POSITION SUMMARY:
The Senior Data Engineer will work with senior level roles in the company to manage and direct
data, data storage, and data pipeline development activities of the company’s products and
services. This position is responsible for building and maintaining optimized and highly
available data pipelines that facilitate deeper analysis and reporting by the Data and Analytics
team. The Senior Data Engineer builds data processing frameworks that handle the business
growing data needs.
RESPONSIBILITIES:
- Create and maintain optimal data pipeline architecture
- Responsible for seeing a project through entire lifecycle (full SDLC): from project
- definition, system requirements, design, development, configuration management and
deployment.
- Assemble large, complex data sets that meet functional / non-functional business
requirements.
- Ensure all requirements for data-related processes are met in a timely manner and
follow our standard operating procedures.

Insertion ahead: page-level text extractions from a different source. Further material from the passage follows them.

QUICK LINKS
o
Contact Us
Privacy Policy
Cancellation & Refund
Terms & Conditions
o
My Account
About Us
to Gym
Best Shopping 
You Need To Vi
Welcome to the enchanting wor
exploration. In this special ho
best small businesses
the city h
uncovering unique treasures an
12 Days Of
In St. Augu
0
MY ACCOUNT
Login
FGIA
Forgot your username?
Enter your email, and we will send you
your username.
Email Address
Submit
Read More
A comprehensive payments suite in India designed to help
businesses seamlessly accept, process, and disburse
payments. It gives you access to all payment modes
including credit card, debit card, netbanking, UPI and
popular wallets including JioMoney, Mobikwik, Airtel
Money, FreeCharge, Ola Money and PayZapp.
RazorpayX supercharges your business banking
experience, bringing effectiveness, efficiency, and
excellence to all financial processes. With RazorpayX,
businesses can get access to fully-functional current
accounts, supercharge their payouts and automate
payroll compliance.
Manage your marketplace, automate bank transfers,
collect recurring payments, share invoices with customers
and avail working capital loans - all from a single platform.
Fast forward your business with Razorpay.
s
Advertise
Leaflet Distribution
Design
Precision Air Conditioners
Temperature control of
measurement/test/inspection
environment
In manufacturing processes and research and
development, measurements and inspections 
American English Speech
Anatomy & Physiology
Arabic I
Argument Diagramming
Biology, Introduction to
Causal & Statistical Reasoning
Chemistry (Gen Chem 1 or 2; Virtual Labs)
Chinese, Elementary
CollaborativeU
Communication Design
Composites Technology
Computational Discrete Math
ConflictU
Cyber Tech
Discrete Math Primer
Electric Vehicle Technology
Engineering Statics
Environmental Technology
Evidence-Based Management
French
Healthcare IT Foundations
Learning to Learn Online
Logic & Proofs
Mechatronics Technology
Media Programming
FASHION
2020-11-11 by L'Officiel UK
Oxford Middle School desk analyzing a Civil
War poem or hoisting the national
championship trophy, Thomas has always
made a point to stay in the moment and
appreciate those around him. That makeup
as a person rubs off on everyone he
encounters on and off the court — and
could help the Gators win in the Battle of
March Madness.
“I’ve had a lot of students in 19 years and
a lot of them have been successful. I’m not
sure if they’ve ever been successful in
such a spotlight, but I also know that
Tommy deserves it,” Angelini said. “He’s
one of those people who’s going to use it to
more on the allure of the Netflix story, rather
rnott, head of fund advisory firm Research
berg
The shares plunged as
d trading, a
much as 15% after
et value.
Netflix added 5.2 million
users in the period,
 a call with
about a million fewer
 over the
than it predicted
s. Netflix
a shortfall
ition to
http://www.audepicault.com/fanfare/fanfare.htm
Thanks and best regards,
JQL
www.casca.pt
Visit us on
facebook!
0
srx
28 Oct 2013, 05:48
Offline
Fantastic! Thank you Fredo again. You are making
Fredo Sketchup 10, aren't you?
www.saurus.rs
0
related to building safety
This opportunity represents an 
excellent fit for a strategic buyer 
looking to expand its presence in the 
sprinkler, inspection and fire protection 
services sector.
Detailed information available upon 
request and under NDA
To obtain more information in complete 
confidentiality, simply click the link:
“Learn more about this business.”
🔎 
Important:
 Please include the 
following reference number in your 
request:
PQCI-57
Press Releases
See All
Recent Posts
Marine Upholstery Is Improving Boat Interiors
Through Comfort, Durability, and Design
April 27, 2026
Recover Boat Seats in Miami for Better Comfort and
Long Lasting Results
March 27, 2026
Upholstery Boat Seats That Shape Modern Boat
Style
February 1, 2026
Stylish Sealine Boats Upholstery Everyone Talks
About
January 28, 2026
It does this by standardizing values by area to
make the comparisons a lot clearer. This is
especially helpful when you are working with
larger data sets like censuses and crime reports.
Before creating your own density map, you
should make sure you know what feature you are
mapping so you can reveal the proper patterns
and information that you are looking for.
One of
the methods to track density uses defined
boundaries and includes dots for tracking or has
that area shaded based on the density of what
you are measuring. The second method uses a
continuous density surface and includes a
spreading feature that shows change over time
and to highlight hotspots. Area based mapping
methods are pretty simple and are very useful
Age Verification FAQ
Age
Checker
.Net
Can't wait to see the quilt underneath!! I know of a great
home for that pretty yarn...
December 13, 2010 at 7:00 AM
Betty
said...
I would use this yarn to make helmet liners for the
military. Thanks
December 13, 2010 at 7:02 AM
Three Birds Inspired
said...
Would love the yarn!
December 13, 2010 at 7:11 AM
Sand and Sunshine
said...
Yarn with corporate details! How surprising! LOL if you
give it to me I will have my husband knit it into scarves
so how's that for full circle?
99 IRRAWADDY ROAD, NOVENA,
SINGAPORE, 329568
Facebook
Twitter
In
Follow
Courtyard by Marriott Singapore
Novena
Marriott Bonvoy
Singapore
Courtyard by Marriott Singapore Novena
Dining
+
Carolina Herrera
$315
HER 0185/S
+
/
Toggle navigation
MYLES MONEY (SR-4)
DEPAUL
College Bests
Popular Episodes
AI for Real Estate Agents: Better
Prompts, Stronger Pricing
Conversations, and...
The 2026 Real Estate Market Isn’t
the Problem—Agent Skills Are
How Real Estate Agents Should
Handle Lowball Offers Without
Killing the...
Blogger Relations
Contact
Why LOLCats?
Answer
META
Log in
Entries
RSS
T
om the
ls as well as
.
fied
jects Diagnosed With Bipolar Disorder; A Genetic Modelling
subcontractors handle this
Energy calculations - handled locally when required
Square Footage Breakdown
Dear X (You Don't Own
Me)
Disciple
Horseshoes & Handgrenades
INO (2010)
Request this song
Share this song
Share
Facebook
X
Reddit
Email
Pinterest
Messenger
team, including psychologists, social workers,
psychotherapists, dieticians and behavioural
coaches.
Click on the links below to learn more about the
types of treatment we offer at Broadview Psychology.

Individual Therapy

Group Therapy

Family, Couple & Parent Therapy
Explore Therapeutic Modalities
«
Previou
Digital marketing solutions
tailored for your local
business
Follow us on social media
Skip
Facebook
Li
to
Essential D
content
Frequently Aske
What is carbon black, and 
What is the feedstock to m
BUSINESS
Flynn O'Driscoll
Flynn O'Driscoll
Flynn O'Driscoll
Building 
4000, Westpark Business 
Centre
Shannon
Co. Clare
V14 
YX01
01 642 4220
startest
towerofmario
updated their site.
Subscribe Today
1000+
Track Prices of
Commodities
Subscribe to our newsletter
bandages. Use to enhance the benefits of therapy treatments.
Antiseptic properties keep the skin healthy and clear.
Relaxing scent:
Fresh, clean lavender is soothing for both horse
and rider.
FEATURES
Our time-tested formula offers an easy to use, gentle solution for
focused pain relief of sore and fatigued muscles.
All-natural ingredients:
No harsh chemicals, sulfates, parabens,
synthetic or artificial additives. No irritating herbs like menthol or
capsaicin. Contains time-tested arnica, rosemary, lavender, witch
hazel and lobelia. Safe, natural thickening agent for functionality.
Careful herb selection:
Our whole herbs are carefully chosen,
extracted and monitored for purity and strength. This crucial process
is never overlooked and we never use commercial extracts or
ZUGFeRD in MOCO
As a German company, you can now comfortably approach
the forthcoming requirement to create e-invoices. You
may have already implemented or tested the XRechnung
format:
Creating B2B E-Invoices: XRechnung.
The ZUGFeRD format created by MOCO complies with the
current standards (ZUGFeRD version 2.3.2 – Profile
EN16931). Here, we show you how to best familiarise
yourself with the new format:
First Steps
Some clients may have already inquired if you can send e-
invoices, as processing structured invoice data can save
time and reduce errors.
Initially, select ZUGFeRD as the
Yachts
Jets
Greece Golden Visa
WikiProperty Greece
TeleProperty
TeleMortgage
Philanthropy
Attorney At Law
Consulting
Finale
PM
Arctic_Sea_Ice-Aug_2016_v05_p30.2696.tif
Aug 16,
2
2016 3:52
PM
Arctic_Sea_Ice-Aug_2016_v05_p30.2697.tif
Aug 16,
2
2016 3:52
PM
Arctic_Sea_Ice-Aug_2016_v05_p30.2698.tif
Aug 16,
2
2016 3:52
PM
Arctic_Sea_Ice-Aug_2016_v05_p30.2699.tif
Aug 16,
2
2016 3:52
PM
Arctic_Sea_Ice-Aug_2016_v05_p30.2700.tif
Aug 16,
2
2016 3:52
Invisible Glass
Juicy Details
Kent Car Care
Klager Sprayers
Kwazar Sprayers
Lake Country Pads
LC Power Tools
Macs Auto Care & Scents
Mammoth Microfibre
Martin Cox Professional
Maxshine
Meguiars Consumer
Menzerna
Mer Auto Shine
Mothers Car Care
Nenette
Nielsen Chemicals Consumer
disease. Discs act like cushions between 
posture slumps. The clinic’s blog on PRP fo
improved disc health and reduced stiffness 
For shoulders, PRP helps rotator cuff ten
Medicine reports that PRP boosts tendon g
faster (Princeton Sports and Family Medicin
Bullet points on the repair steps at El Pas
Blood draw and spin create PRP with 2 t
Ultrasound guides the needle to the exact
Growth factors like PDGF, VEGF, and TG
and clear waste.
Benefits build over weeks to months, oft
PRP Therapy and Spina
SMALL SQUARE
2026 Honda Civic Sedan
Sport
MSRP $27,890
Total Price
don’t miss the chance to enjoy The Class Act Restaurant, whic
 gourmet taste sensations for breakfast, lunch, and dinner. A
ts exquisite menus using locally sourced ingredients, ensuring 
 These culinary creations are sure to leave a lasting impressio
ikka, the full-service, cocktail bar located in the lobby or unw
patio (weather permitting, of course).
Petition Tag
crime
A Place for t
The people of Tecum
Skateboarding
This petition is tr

- Keep our data separated and secure across national boundaries through multiple data
centers and AWS regions
- Work on data tools for analytics and data scientist team members that assist them in
building and optimizing our product into an innovative industry leader.
- Work with data and analytics experts to strive for greater functionality in our data
systems.
- Responsible to ensure all processes and procedures used to develop and validate the
core product follow internal SOP(s) meeting regulatory guidelines such as ICH, GCP and
21 CFR Part 11.
REQUIREMENTS:
- Education: BS in Computer Science or related field (MBA or advanced degree preferred).
- Experience: 5+ years in senior data engineering and configuration management, with full SDLC knowledge.
- Technical Skills: Proven experience building reliable and scalable ETL systems on big data platforms.
- Expertise in databases (e.g., MongoDB, SQL, Hadoop, Spark, Redshift, MySQL).
- Strong understanding of data warehousing, dimensional modeling, scripting languages (Python, JavaScript), and machine learning.
- Familiarity with big data tools (MapReduce, Hive, HDFS, YARN, HBase, Oozie) and infrastructure (Python, SQS, Redshift, Scala, Spark, AWS, EMR).
- Proficiency in Linux and OS-level troubleshooting.